Wortels is een meervoud. Ik vind het belangrijk eerlijk te zijn met onszelf en met de mensen in onze samenleving. We moeten de meervoudigheid van wortels van de mensen erkennen, aanvaarden en waarderen. Mensen merken zelf niet altijd hun meervoudige wortels op. Zeker in het verleden ging het vaak om alleen maar de katholieke, of alleen maar de protestante wortels. Mijn wortels zijn meervoudig. Dat heeft voor een deel te maken met mijn ouderlijk huis. Mijn vader kwam uit een Joodse familie zonder dat hijzelf betrokken was bij het joodse geloofsleven. Waarmee ik niet wil zeggen dat hij niet gelovig was. Mijn moeder kwam uit een katholiek geloofsleven. Zij kozen niet voor een eenduidige gelovige opvoeding en dat was in die tijd geen makkelijke keuze. Ik kreeg de vrijheid van huis uit om mijn eigen weg te vinden en mijn meervoudige wortels hebben me daarbij geholpen. In mijn studietijd kwam ik in contact met een hoogleraar in de filosofie die me op het spoor bracht van Thomas van Aquino. Daar vond ik antwoorden op mijn vragen. En vond ik het tijd om mij te laten dopen.
Leo:
Ik deel het idee dat het om wortels in meervoud gaat al is het bij mij niet zo dat die deels joods en christelijk zijn. Voor mij geldt dat ik verschillende episodes ervaren heb en elke keer op een nieuwe manier gevormd werd. Mijn ouders kwamen uit Amsterdam, mijn moeder kwam van een boerderij en mijn vader had een stukadoorsbedrijf. Zij waren zeer katholiek. Omdat mijn moeder niet mocht studeren vond ze het belangrijk dat haar zoon dat wel deed. Ik ging naar het gymnasium van de witte paters en die van het heilig hart. Die paters hebben mij het leven laten ontdekken, ik voel me gezegend met mijn opvoeding. Een docente geschiedenis vond dat ik naar de universiteit moest maar ik wilde graag de journalistiek in. Voor mij voelt ze als een engel die me gestuurd heeft. Met terugwerkende kracht begreep ik dat sommige hoogleraren van de universiteit mij gevormd hebben. In elke fase van je leven zijn er nieuwe wortels die je vormen, die je een bestemming geven.

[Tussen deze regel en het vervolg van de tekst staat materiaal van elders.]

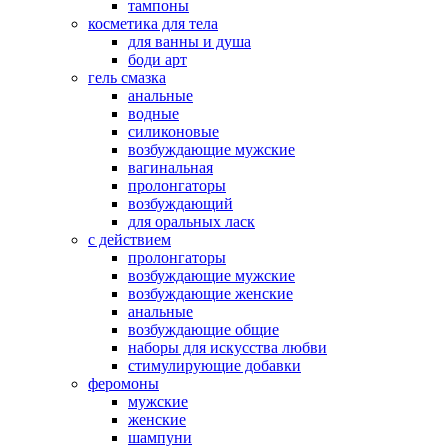
тампоны
косметика для тела
для ванны и душа
боди арт
гель смазка
анальные
водные
силиконовые
возбуждающие мужские
вагинальная
пролонгаторы
возбуждающий
для оральных ласк
с действием
пролонгаторы
возбуждающие мужские
возбуждающие женские
анальные
возбуждающие общие
наборы для искусства любви
стимулирующие добавки
феромоны
мужские
женские
шампуни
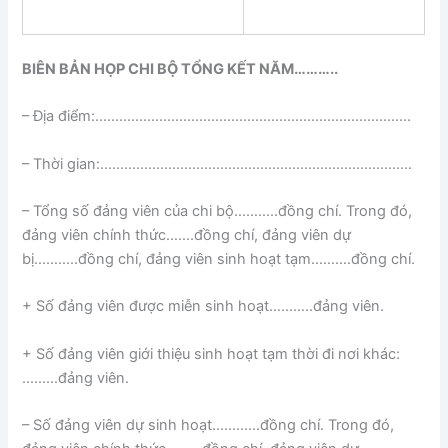
BIÊN BẢN HỌP CHI BỘ TỔNG KẾT NĂM………..
– Địa điểm:…………………………………………………………………….
– Thời gian:……………………………………………………………………
– Tổng số đảng viên của chi bộ………..đồng chí. Trong đó,
đảng viên chính thức…….đồng chí, đảng viên dự
bị………..đồng chí, đảng viên sinh hoạt tạm……….đồng chí.
+ Số đảng viên được miễn sinh hoạt………..đảng viên.
+ Số đảng viên giới thiệu sinh hoạt tạm thời đi nơi khác:
………đảng viên.
– Số đảng viên dự sinh hoạt…………đồng chí. Trong đó,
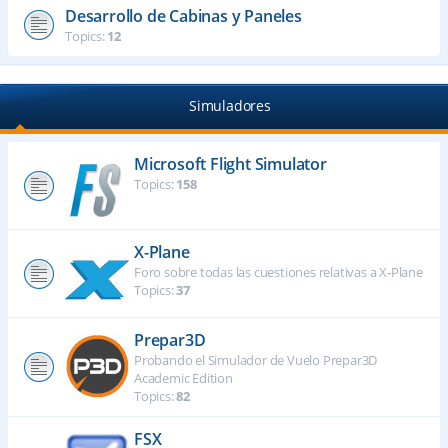
Desarrollo de Cabinas y Paneles
Topics:
12
Simuladores
Microsoft Flight Simulator
Topics:
158
X-Plane
Foro sobre todas las cuestiones relativas a X-Plane
Topics:
37
Prepar3D
Probando el Simulador de Vuelo Prepar3D
Academic Edition
Topics:
82
FSX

Een van hen vond dat ik theologie moest gaan studeren maar ik koos voor journalistiek en later geschiedenis.
Die engel schreef me later dat ik de juiste keuze gemaakt had, omdat ik via de media meer mensen kon bereiken dan als theoloog. Ik geloof dat genade in je leven werkzaam is. Ik heb echt het gevoel dat Gods barmhartigheid in mijn leven zichtbaar en tastbaar is.

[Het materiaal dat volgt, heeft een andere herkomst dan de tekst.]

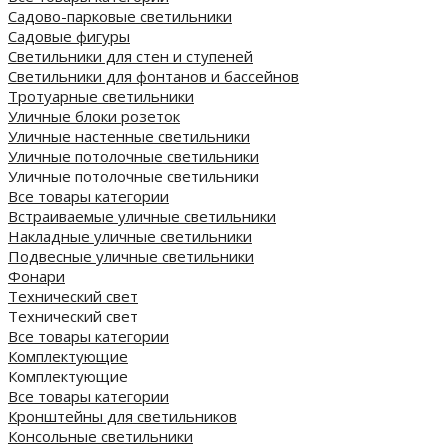
Садово-парковые светильники
Садовые фигуры
Светильники для стен и ступеней
Светильники для фонтанов и бассейнов
Тротуарные светильники
Уличные блоки розеток
Уличные настенные светильники
Уличные потолочные светильники
Уличные потолочные светильники
Все товары категории
Встраиваемые уличные светильники
Накладные уличные светильники
Подвесные уличные светильники
Фонари
Технический свет
Технический свет
Все товары категории
Комплектующие
Комплектующие
Все товары категории
Кронштейны для светильников
Консольные светильники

Als je één waarde van het katholiek sociaal denken zou mogen kiezen die voor jou belangrijk is, welke zou dat dan zijn?
Leo:
Bonum Commune, het gezamenlijke gedachtegoed. Het is belangrijk dat we ons verenigen in dat wat onszelf te boven gaat.. Ongeacht wat generaties voor ons hebben gedaan en wat generaties na ons zullen ontwikkelen. Gemeenschap vormen. Er is behoefte is aan wij tegenover ik, goedheid tegenover kwaad, de waarheid tegenover het nepnieuws, de schoonheid tegenover alles op internet van sociale media wat verpietert. Dat zit allemaal in het gezamenlijke goed dat we bewaken en dat gemeenschap is. Daar maak ik me wel veel zorgen over. Zijn we nog in staat en met voldoende mensen om dat te voeden. Hoe vinden we kanalen om ook jonge mensen erbij te betrekken.

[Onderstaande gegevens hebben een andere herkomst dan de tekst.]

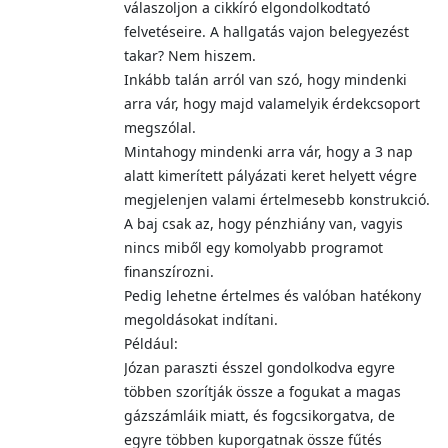
válaszoljon a cikkíró elgondolkodtató
felvetéseire. A hallgatás vajon belegyezést
takar? Nem hiszem.
Inkább talán arról van szó, hogy mindenki
arra vár, hogy majd valamelyik érdekcsoport
megszólal.
Mintahogy mindenki arra vár, hogy a 3 nap
alatt kimerített pályázati keret helyett végre
megjelenjen valami értelmesebb konstrukció.
A baj csak az, hogy pénzhiány van, vagyis
nincs miből egy komolyabb programot
finanszírozni.
Pedig lehetne értelmes és valóban hatékony
megoldásokat indítani.
Például:
Józan paraszti ésszel gondolkodva egyre
többen szorítják össze a fogukat a magas
gázszámláik miatt, és fogcsikorgatva, de
egyre többen kuporgatnak össze fűtés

Hoe verbinden we nieuwe initiatieven van gemeenschapszin met onze organisaties?
Ernst:
We moeten ook gelovig respect hebben voor de verscheidenheid die niet alleen tussen maar ook ín mensen aanwezig is. Dat is iets dat eigen is aan het menselijk leven. Thomas Bauer heeft een boekje geschreven waaruit ik graag citeer. ‘Die Vereindeutigung der Welt’. We zouden het geloof niet moeten reduceren tot het indrukken van de rode of de groene knoppen. In mijn werk en ook met studenten op de universiteit heb ik geleerd dat we mensen niet mogen afschrijven omdat we vinden dat ze niet op de goede knop gedrukt hebben.
Voor mij is solidariteit het kenmerk van het katholieke sociale denken. Alle organisaties die bij VKMO zijn aangesloten, zijn bezig met facetten van solidariteit. Dat zij daarbij – in verschillende mate en in verschillende vormen – door geloof gedragen worden, is geen reden om anderen als vijanden te zien, want solidariteit vereist verbinding: een gemeenschappelijk ethos. In mijn boek ‘waakzaam burgerschap’ werk ik dat uit met het oog op een democratische samenleving.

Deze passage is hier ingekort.